**SELECTED PASSAGE**
---+---

Daily Oklahoman - 1/27/2020

Jan. 26--A south Oklahoma City mom has started an organization to help fathers turn their houses into homes.

Lynda Steele said her empathy for dads, particularly non-custodial fathers, led her to create Furnishing Fatherhood.

"Many times, non-custodial parents don't qualify for assistance, but their resources are depleted," she said.

Furnishing Fatherhood accepts donations of household goods and furniture to distribute to dads who need the items to make their residences more habitable and comfortable for their children. Steele said having adequate beds and linens and other furnishings can make all the difference when a father has his children for overnight visits.

Besides beds, the organization also tries to provide couches, chairs, tables, silverware, baby beds, car seats and strollers and other furnishings.

Steele said the group also has clothing for men and children, as well as toys and DVDs that they give to dads in need. During the 2019 Christmas season, they distributed some Christmas trees, children's gifts and small kitchen appliances like slow cookers.

Steele started Furnishing Fatherhood in December 2018 and she estimates her group of about a dozen volunteers has helped about 35 dads and 120 children since then.

---+---

**WHAT THE TASK ASKS**
Reproduce the article about Furnishing Fatherhood starting with "Lynda Steele said" and going on through "for overnight visits.", swapping "household goods" for "home goods".

---+---

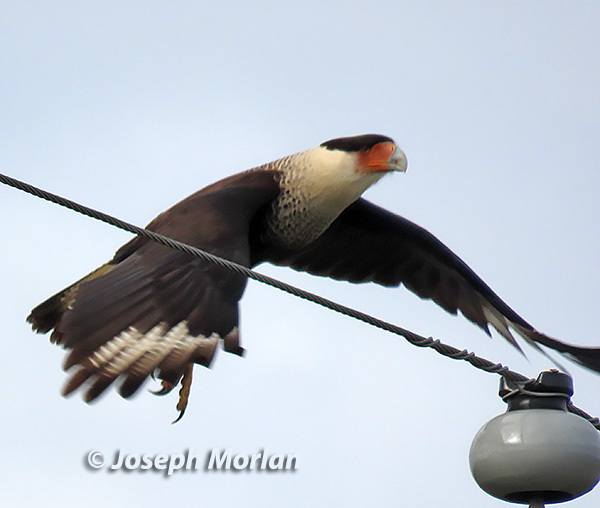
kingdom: Animalia
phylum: Chordata
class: Aves
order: Falconiformes
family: Falconidae
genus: Caracara
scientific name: Caracara plancus
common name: Southern caracara
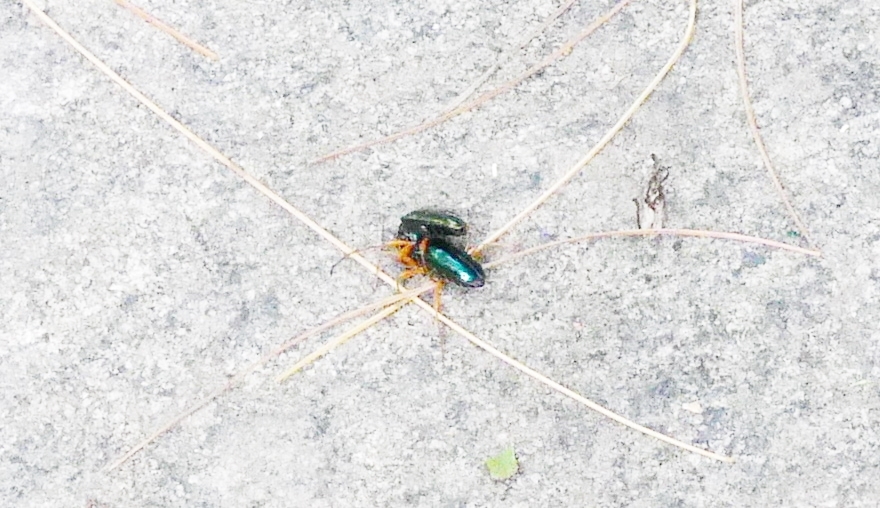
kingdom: Animalia
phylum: Arthropoda
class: Insecta
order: Coleoptera
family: Cerambycidae
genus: Gaurotes
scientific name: Gaurotes cyanipennis
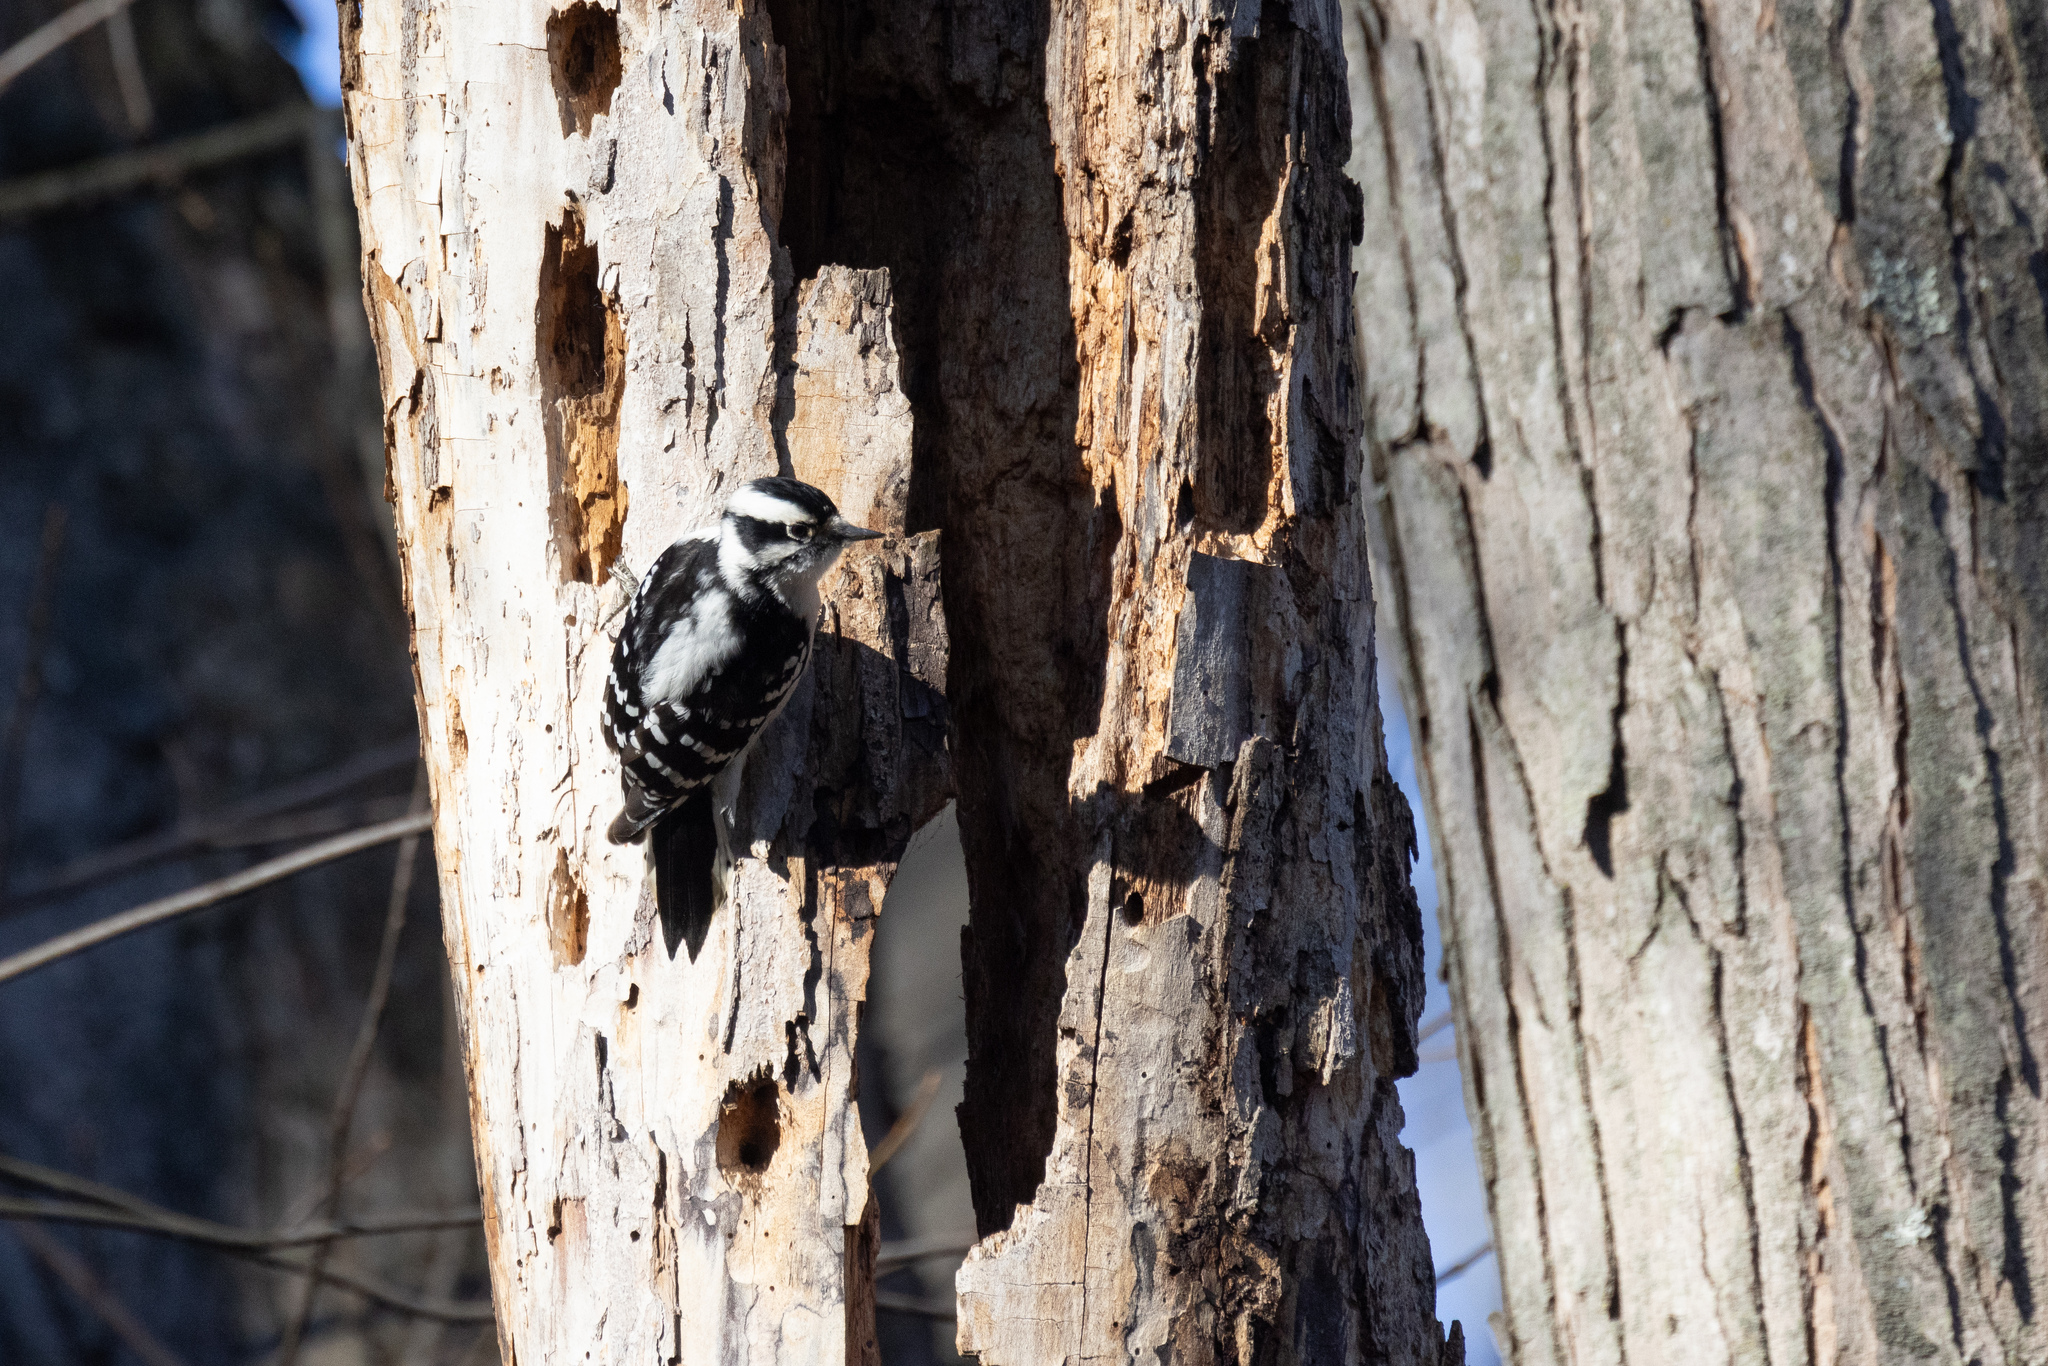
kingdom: Animalia
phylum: Chordata
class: Aves
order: Piciformes
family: Picidae
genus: Dryobates
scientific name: Dryobates pubescens
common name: Downy woodpecker
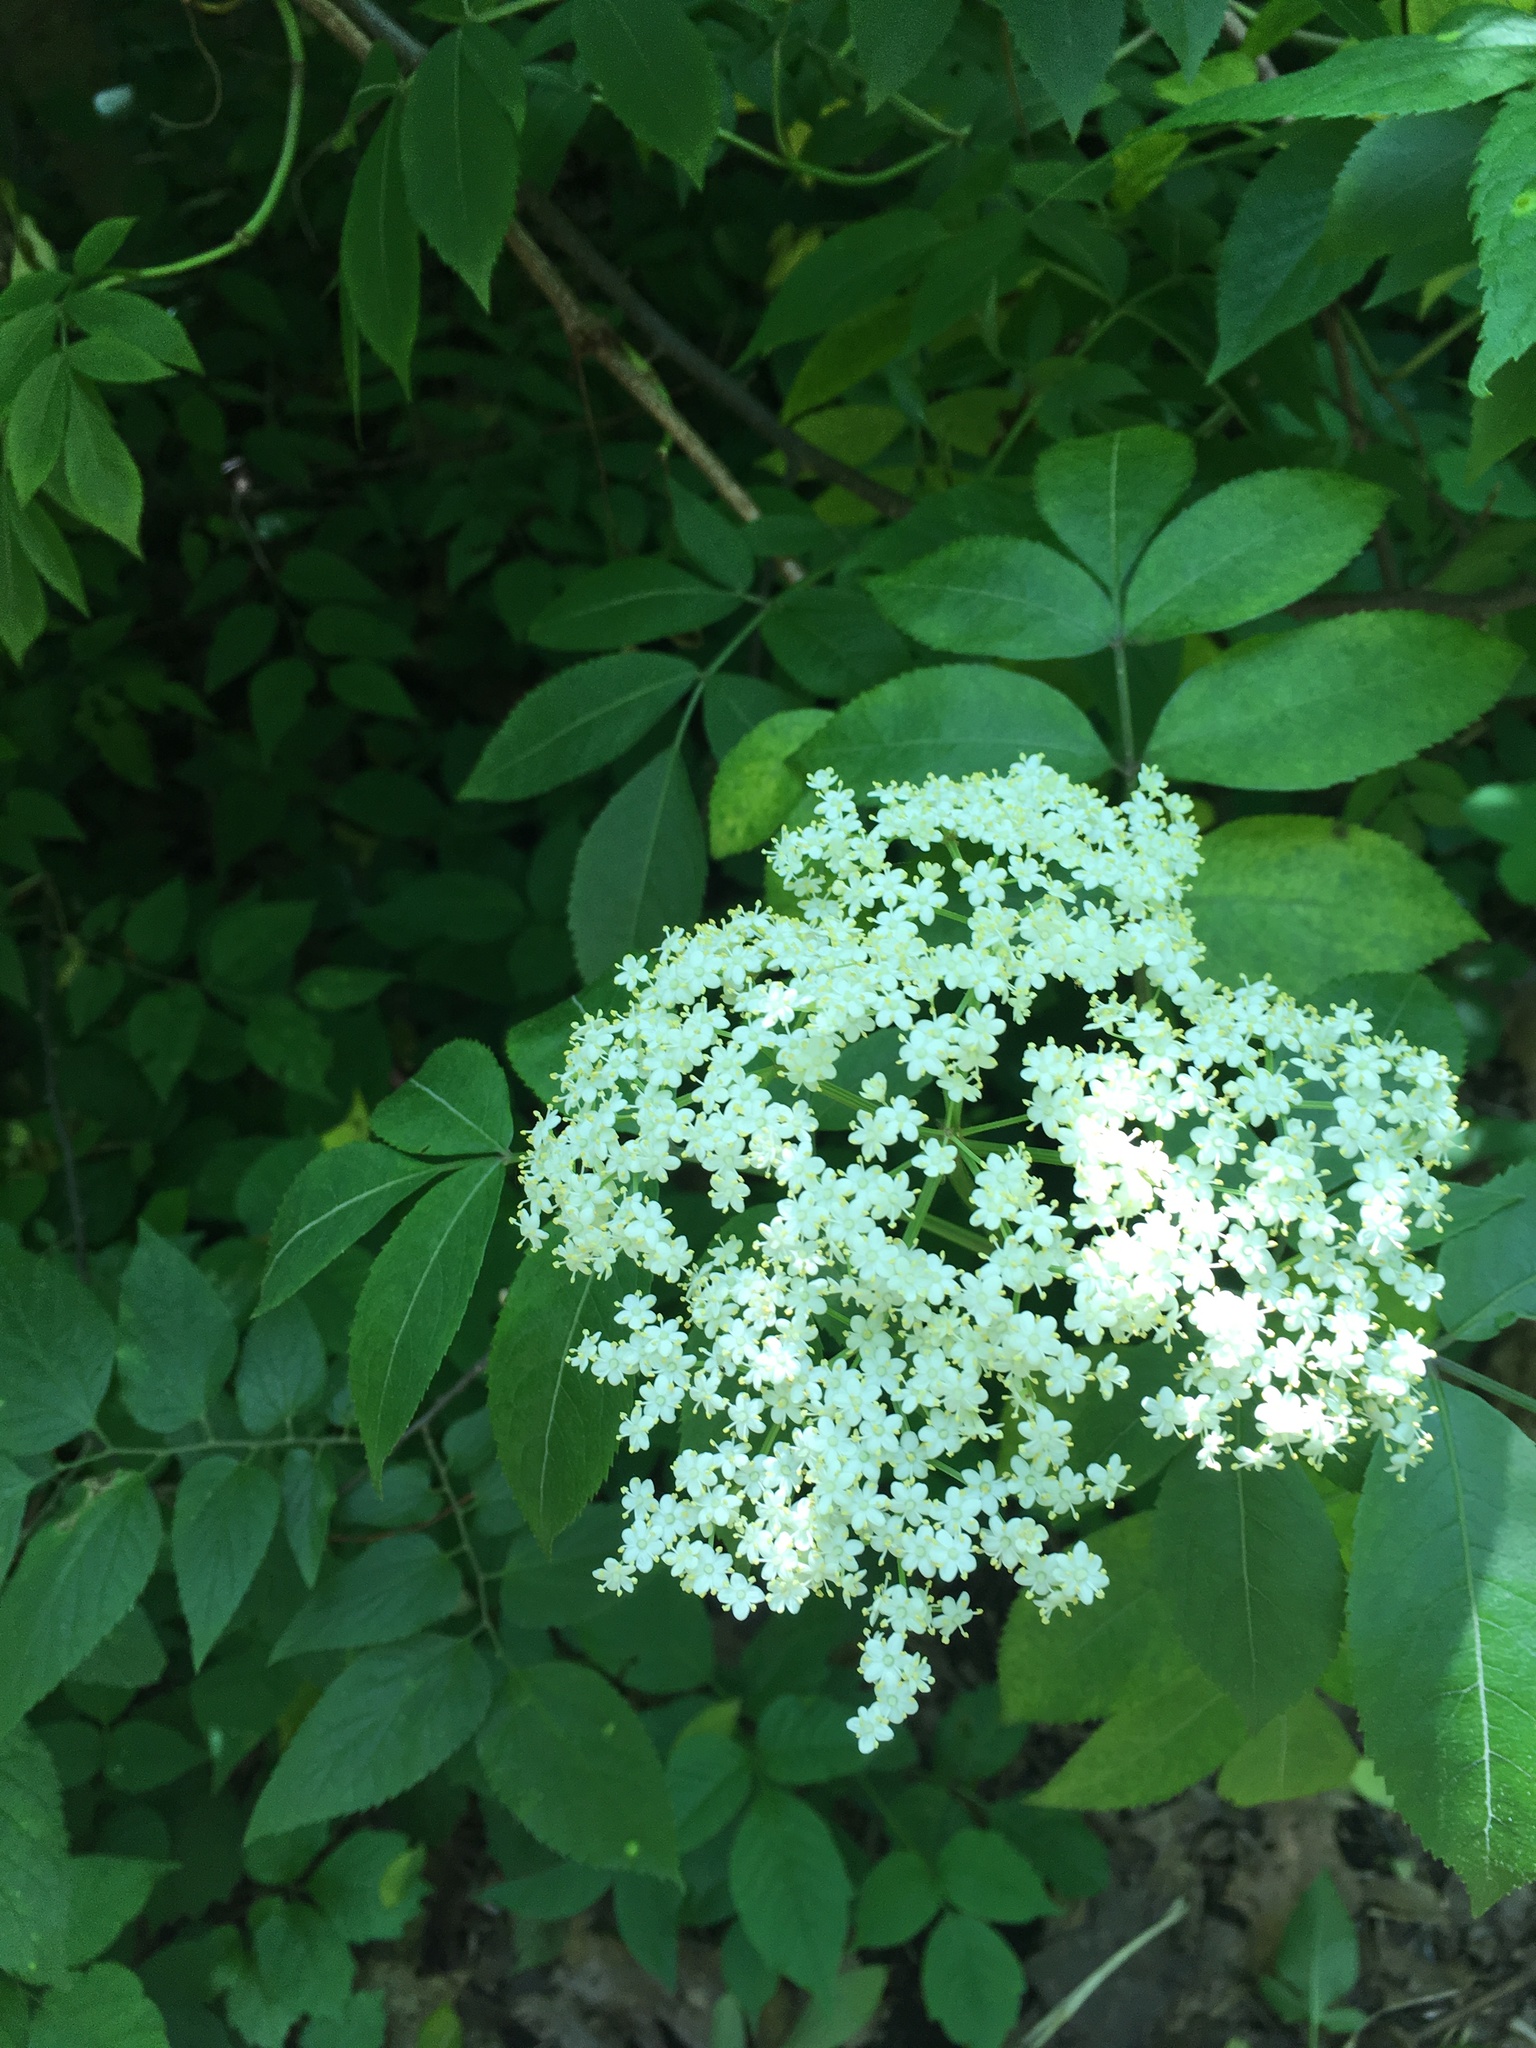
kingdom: Plantae
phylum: Tracheophyta
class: Magnoliopsida
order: Dipsacales
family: Viburnaceae
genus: Sambucus
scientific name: Sambucus canadensis
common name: American elder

---+---

**SOLUTION**
Lynda Steele said her empathy for dads, particularly non-custodial fathers, led her to create Furnishing Fatherhood.

"Many times, non-custodial parents don't qualify for assistance, but their resources are depleted," she said.

Furnishing Fatherhood accepts donations of home goods and furniture to distribute to dads who need the items to make their residences more habitable and comfortable for their children. Steele said having adequate beds and linens and other furnishings can make all the difference when a father has his children for overnight visits.